That is a lot for one man to push/pull, load/unload on his own. We work our Bosch saws hard and have yet to have a problem with them. 

We're not ripping down 3" slabs of oak for sills, etc., with them either. We use the Bosch 4000-9.


----------



## 2ndGen (Apr 6, 2006)

john5mt said:


> No this is the best portable jobsite saw
> 
> The table top is cast iron
> The arbor is belt driven not direct drive
> ...


What type of Bosch was it that you burned up? 
The 4100 has twice the Horsepower (Bosch 4HP VS GI 2HP), 
has 10.5" more capacity (Bosch 40.5" VS GI 30"), and according to GI's site, it only has a 3450 RPM speed VS Bosch's 3650 RPMs & The Tank only has 110V w/13/6.5A's motor VS Bosch's 120V w/15A's. 

All that at a 149lb combined weight (53lbs for the stand, 96lbs for the saw). 
The Tanks' Saw alone weighs 196lbs with the stand it comes in at 247lbs. 

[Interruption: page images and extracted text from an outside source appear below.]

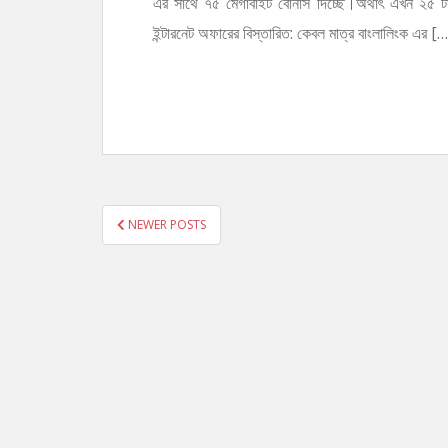
এর সাথে ৭৫ মেগাবাইট বোনাস দিচ্ছে।অর্থাৎ এখন ২৫ টা
ইন্টারনেট অফারের বিস্তারিত: কেবল মাত্র বাংলালিংক এর […
POSTS
NEWER POSTS
PAGINATION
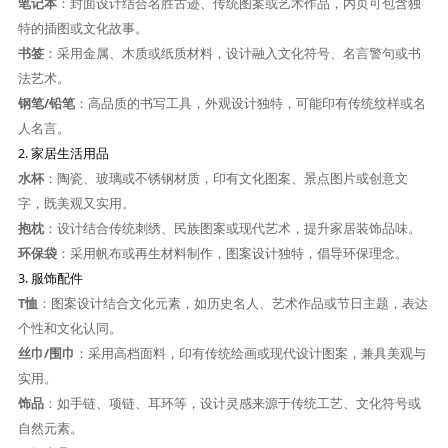
笔记本
：封面设计结合名胜古迹、传统图案或艺术作品，内页可包含独
特的插图或文化故事。
书签
：采用金属、木质或纸质材料，设计融入文化符号、名言警句或书
法艺术。
钢笔/铅笔
：高品质的书写工具，外观设计独特，可能印有传统纹样或名
人名言。
2.
家居生活用品
水杯
：陶瓷、玻璃或不锈钢材质，印有文化图案、景点图片或创意文
字，既美观又实用。
抱枕
：设计结合传统刺绣、民族图案或现代艺术，提升家居装饰品味。
环保袋
：采用帆布或再生材料制作，图案设计独特，倡导环保理念。
3.
服饰配件
T恤
：图案设计结合文化元素，如历史名人、艺术作品或节日主题，表达
个性和文化认同。
丝巾/围巾
：采用高档面料，印有传统绘画或现代设计图案，兼具美观与
实用。
饰品
：如手链、项链、耳环等，设计灵感来源于传统工艺、文化符号或
自然元素。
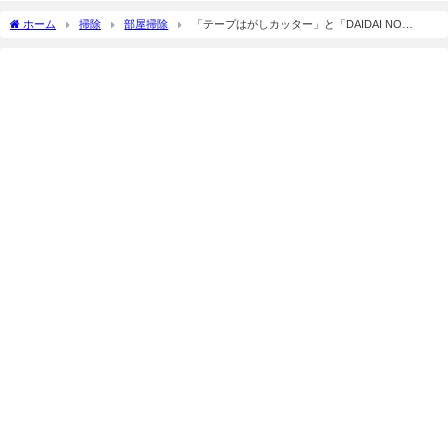
ホーム
掃除
部屋掃除
「テープはがしカッター」と「DAIDAI NO
SIZUKU（橙の雫）」で、粘着汚れをスッキリ落とす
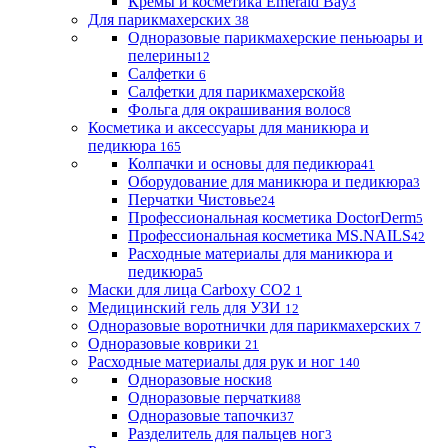
Кремы и косметика Emerald Bay
3
Для парикмахерских
38
Одноразовые парикмахерские пеньюары и
пелерины
12
Салфетки
6
Салфетки для парикмахерской
8
Фольга для окрашивания волос
8
Косметика и аксессуары для маникюра и
педикюра
165
Колпачки и основы для педикюра
41
Оборудование для маникюра и педикюра
3
Перчатки Чистовье
24
Профессиональная косметика DoctorDerm
5
Профессиональная косметика MS.NAILS
42
Расходные материалы для маникюра и
педикюра
5
Маски для лица Carboxy CO2
1
Медицинский гель для УЗИ
12
Одноразовые воротнички для парикмахерских
7
Одноразовые коврики
21
Расходные материалы для рук и ног
140
Одноразовые носки
8
Одноразовые перчатки
88
Одноразовые тапочки
37
Разделитель для пальцев ног
3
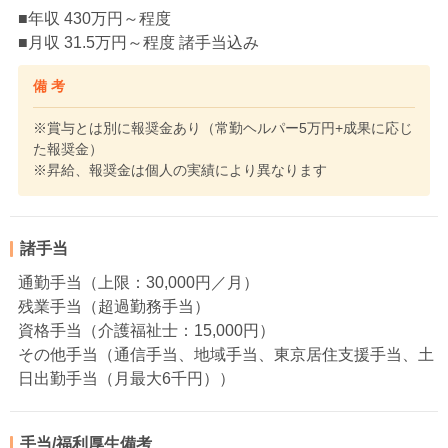
■年収 430万円～程度
■月収 31.5万円～程度 諸手当込み
備 考
※賞与とは別に報奨金あり（常勤ヘルパー5万円+成果に応じ
た報奨金）
※昇給、報奨金は個人の実績により異なります
諸手当
通勤手当（上限：30,000円／月）
残業手当（超過勤務手当）
資格手当（介護福祉士：15,000円）
その他手当（通信手当、地域手当、東京居住支援手当、土
日出勤手当（月最大6千円））
手当/福利厚生備考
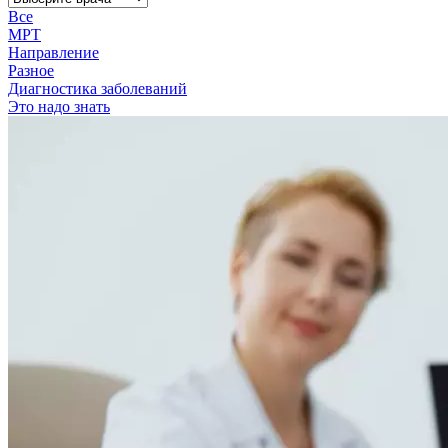
Все
МРТ
Направление
Разное
Диагностика заболеваний
Это надо знать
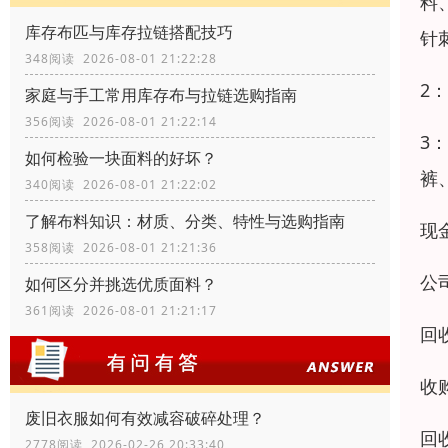
料
库存布匹与库存拉链搭配技巧
针
348阅读 2026-08-01 21:22:28
2
家庭与手工常用库存布与拉链选购指南
356阅读 2026-08-01 21:22:14
3
如何检验一块面料的好坏？
裤
340阅读 2026-08-01 21:22:02
了解布料知识：材质、分类、特性与选购指南
现
358阅读 2026-08-01 21:21:36
公
如何区分并挑选优质面料？
361阅读 2026-08-01 21:21:17
回
收
废旧衣服如何有效减容破碎处理？
回收
2778阅读 2026-02-26 20:33:40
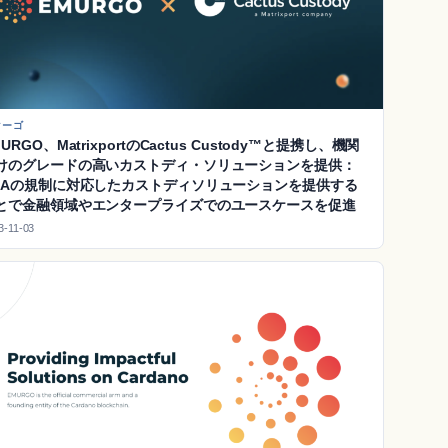
マーゴ
URGO、MatrixportのCactus Custody™と提携し、機関
けのグレードの高いカストディ・ソリューションを提供：
DAの規制に対応したカストディソリューションを提供する
とで金融領域やエンタープライズでのユースケースを促進
3-11-03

I'm not denying your experiences, was it a Bosch 4100 Table Saw that you had that bad experience with? 

It looks like a great well thought out saw, but the specs don't line up with what you claimed about it. I'd however seriously consider it if it were that good (I like the more metal/less plastic aspect of it).


----------



## anturing84 (Apr 9, 2018)

*Since no one else mentioned it...*

If you're going portable, I wouldn't doubt in recommending the Ryobi RS21G (not to be mistaken with the RS10G, which doesn't accept dado sets); it's what I use for out-of-the-shop projects. 

I'd definitely say it's great for the money, and the pros really outweigh the cons.

If it's for the shop, I'd invest in something much sturdier like a used PowerMatic. :thumbsup:


----------



## avenge (Sep 25, 2008)

anturing84 said:


> If you're going portable, I wouldn't doubt in recommending the Ryobi RS21G (not to be mistaken with the RS10G, which doesn't accept dado sets); it's what I use for out-of-the-shop projects.
> 
> I'd definitely say it's great for the money, and the pros really outweigh the cons.
> 
> If it's for the shop, I'd invest in something much sturdier like a used PowerMatic. :thumbsup:


Resurrecting a 10 year old thread, I'm sure the OP's options have changed by now.


----------



## anturing84 (Apr 9, 2018)

avenge said:


> Resurrecting a 10 year old thread, I'm sure the OP's options have changed by now.


Good point! I guess I just wanted to put in my 2 cents in case anyone else looks for the same advice the OP was looking for back then.


----------